2.  ICANN’s new community rules facilitate pirate capture

It should be obvious the same people who steal from us now will try to steal from us using the dotMusic domain–perhaps particularly so.  Witness the Pirate Party darlings The Pirate Bay and their capture of IFPI related domains.  ICANN should be going out of its way to be sure that this kind of thing does not happen in a system designed to produce trust in the network and help artists.  It seems that ICANN want to force hijacked artists to prove that a pirate takeover of the artist’s dotMusic domain would have a “material detriment” to the Internet.  In a world where Anonymous is viewed by many as having a positive effect on society, how would a dot Music domain captured as part of the next “Operation Payback” ever be seen as a “material detriment” on the Internet?  And do you want to spend the time to prove that to ICANN which seems pre-disposed to finding no such “material detriment”?
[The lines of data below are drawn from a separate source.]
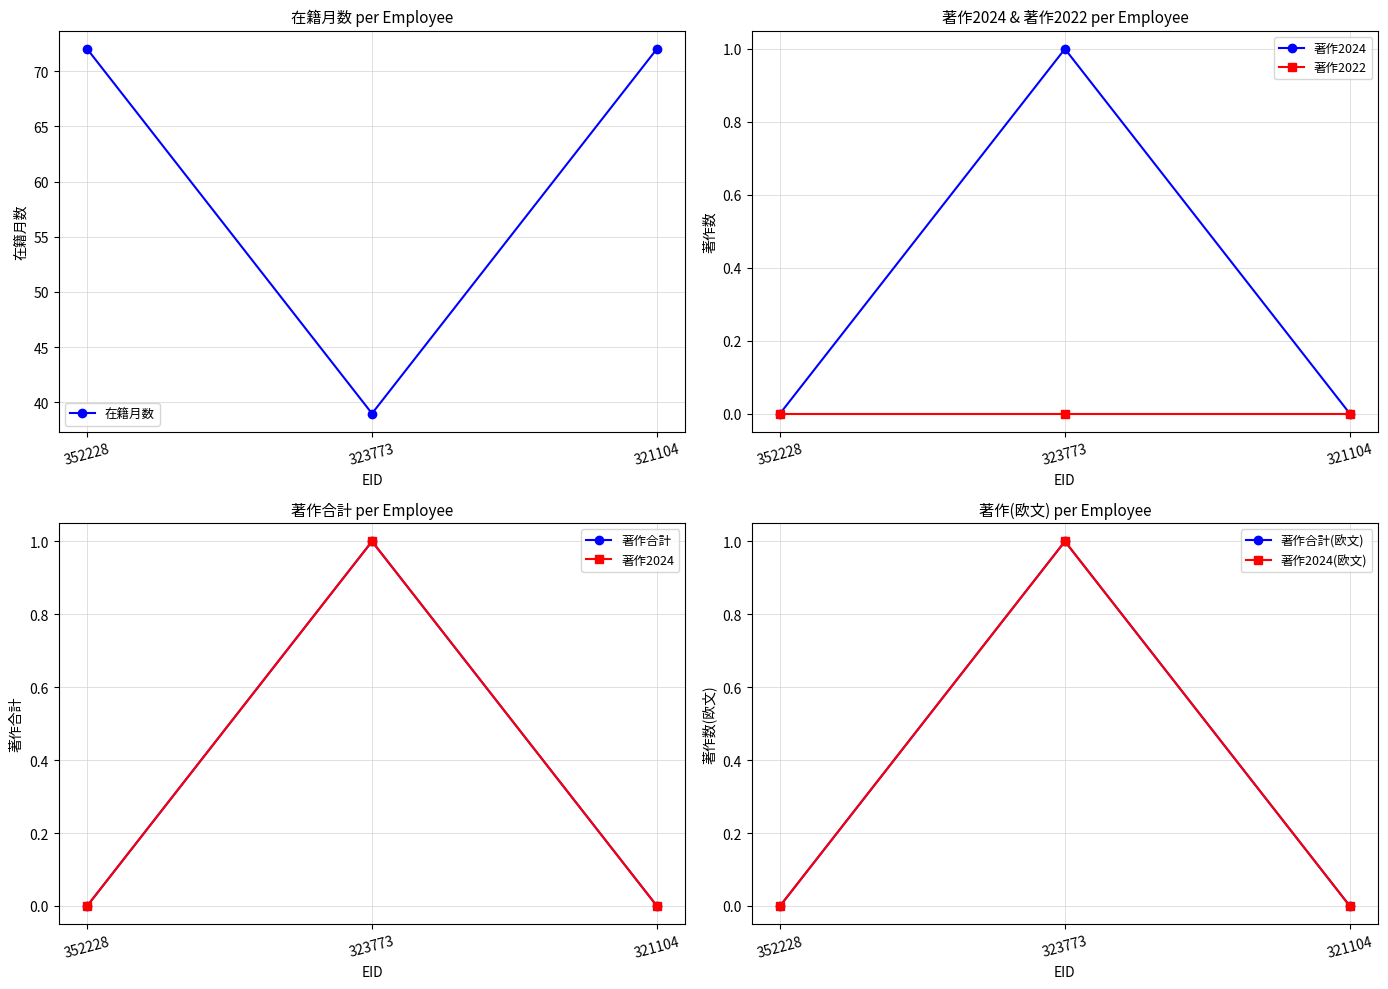

Reading right to left, transcribe all the data shown in this chart.

在籍月数: 321104=72	323773=39	352228=72
著作2024: 321104=0	323773=1	352228=0
著作2022: 321104=0	323773=0	352228=0
著作合計: 321104=0	323773=1	352228=0
著作合計(欧文): 321104=0	323773=1	352228=0
著作2024(欧文): 321104=0	323773=1	352228=0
Is ICANN Missing the Point?

The main difference between dot Music and a typical commericalization of a domain name is that dot Music has at least two specific goals that must be satisfied to communicate important information to the market place in an attempt to solve a market problem.  Most importantly, it communicates authenticity of origin and honesty of transactions.  Like Austin’s Artist Authorized
movement that pre-dates it, dot Music tells fans that the artist involved approves of what goes on in the artist’s name on this particular website.

Second, it tells the fan that any commerce done by the fan on that website is money that gets to the artist.  No advertising should be
sold on the site, no commerce should be done on the site, that is not authorized by the artist.

ICANN needs to concern itself with these rules first, and make protecting artists from pirates hijacking artist dotMusic domains a top priority.  And if that is not its top priority, then ICANN needs to make itself much, much clearer.